Pelajar Indonesia di Australia: Orde Baru Bajak Demokratisasi di Indonesia

Doddy Rosadi Suara.Com
Jum'at, 03 Oktober 2014 | 11:05 WIB
Pelajar Indonesia di Australia: Orde Baru Bajak Demokratisasi di Indonesia
Suasana pengambilan keputusan RUU Pemilihan Kepala Daerah saat rapat paripurna anggota DPR RI di gedung Nusantara II Jakarta, Jumat (26/9) dinihari. [suara.com/Kurniawan Mas'ud]
Follow Suara.com untuk mendapatkan informasi terkini. Klik WhatsApp Channel & Google News

Suara.com - Persatuan Pelajar Indonesia di Australia cabang Australian Capital Territory (PPIA ACT) sangat menyesalkan dan mengecam pengesahan Undang-Undang tentang Pemilihan Kepala Daerah (Pilkada) oleh Dewan Perwakilan Rakyat Republik Indonesia (DPR RI).

Ketua PPIA ACT, Shohib Essir mengatakan, berdasarkan hasil kajian akademik yang telah banyak dilakukan mengenai pilkada langsung, PPIA ACT menyimpulkan bahwa telah terjadi pendidikan politik yang signifikan terhadap masyarakat Indonesia melalui pelaksanaan pilkada langsung sejak 2005.

Pilkada langsung secara pasti telah membuat kepala daerah lebih bertanggung jawab kepada masyarakat melalui aspek akuntabilitas vertikal yang terkandung di dalamnya.

“Selain itu, saat ini pelembagaan partai politik di Indonesia belum mampu menunjukkan perannya sebagai salah satu pilar demokrasi secara efektif. Hal ini ditunjukkan dengan kuatnya dominasi oligarki di dalam partai politik. Pilkada langsung merupakan mekanisme agar rakyat terlibat dalam menentukan sendiri pemimpin politiknya ketika partai politik belum mampu menjadi saluran agregasi kepentingan yang akuntabel.   Oleh karena itu, pemberlakuan kembali Pilkada oleh DPRD secara pasti mencabut hak konstitusional warga Negara untuk terlibat aktif dalam politik dengan memilih langsung pemimpinnya dan bertentangan dengan UUD 1945 pasal 18 ayat (4)  tentang kedaulatan rakyat,” ujarnya dalam keterangan tertulis yang diterima suara.com, Jumat (3/10/2014).

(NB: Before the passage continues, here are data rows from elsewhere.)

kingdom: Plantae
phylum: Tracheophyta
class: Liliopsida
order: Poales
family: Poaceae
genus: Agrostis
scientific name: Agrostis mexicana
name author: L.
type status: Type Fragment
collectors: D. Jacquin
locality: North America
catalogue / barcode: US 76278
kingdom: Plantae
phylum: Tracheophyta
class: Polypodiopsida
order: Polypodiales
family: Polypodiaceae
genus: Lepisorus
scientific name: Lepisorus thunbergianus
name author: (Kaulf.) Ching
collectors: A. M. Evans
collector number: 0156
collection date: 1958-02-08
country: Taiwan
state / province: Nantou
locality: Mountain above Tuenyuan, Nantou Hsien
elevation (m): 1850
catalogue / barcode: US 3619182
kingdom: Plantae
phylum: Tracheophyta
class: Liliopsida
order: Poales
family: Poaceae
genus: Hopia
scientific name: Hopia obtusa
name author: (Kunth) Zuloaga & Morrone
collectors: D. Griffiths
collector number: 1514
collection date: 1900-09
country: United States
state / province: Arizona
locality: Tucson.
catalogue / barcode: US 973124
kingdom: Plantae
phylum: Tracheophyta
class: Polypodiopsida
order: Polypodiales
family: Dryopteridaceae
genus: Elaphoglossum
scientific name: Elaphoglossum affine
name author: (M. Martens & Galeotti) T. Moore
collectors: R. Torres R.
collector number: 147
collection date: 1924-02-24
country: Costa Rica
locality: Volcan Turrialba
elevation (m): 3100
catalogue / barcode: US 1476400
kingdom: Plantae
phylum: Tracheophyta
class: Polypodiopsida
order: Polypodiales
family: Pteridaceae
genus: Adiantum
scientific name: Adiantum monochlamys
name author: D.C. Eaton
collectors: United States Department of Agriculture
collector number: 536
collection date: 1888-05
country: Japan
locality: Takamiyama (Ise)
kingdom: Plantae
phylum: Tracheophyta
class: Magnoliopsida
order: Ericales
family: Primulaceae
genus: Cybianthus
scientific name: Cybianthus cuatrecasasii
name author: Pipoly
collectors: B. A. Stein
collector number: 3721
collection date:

PPIA ACT menilai bahwa problematisasi pilkada langsung apakah ide ‘nilai asli Indonesia’ atau ‘impor nilai Barat’ telah digunakan sebagai retorika untuk mengembalikan otoritarianisme. Adapun penilaian ini diambil karena rezim Orde Baru menggunakan retorika yang persis sama untuk merepresi bangsa Indonesia selama 32 tahun.

Oleh karena itu, tindakan pemberlakuan pemilihan kepala daerah tidak langsung adalah contoh bagaimana kelompok  oligarki dengan cara berpikir Orde Baru-nya ingin membajak demokratisasi di Indonesia.

Berdasarkan hal di atas, PPIA ACT berpendapat bahwa upaya pemberlakuan kembali pilkada di tingkat kabupaten/kota dan provinsi dengan metode tidak langsung oleh Dewan Perwakilan Rakyat Daerah (DPRD) kontraproduktif dengan proses konsolidasi demokrasi di Indonesia yang telah berlangsung selama 16 tahun pasca runtuhnya rezim otoriter Orde Baru.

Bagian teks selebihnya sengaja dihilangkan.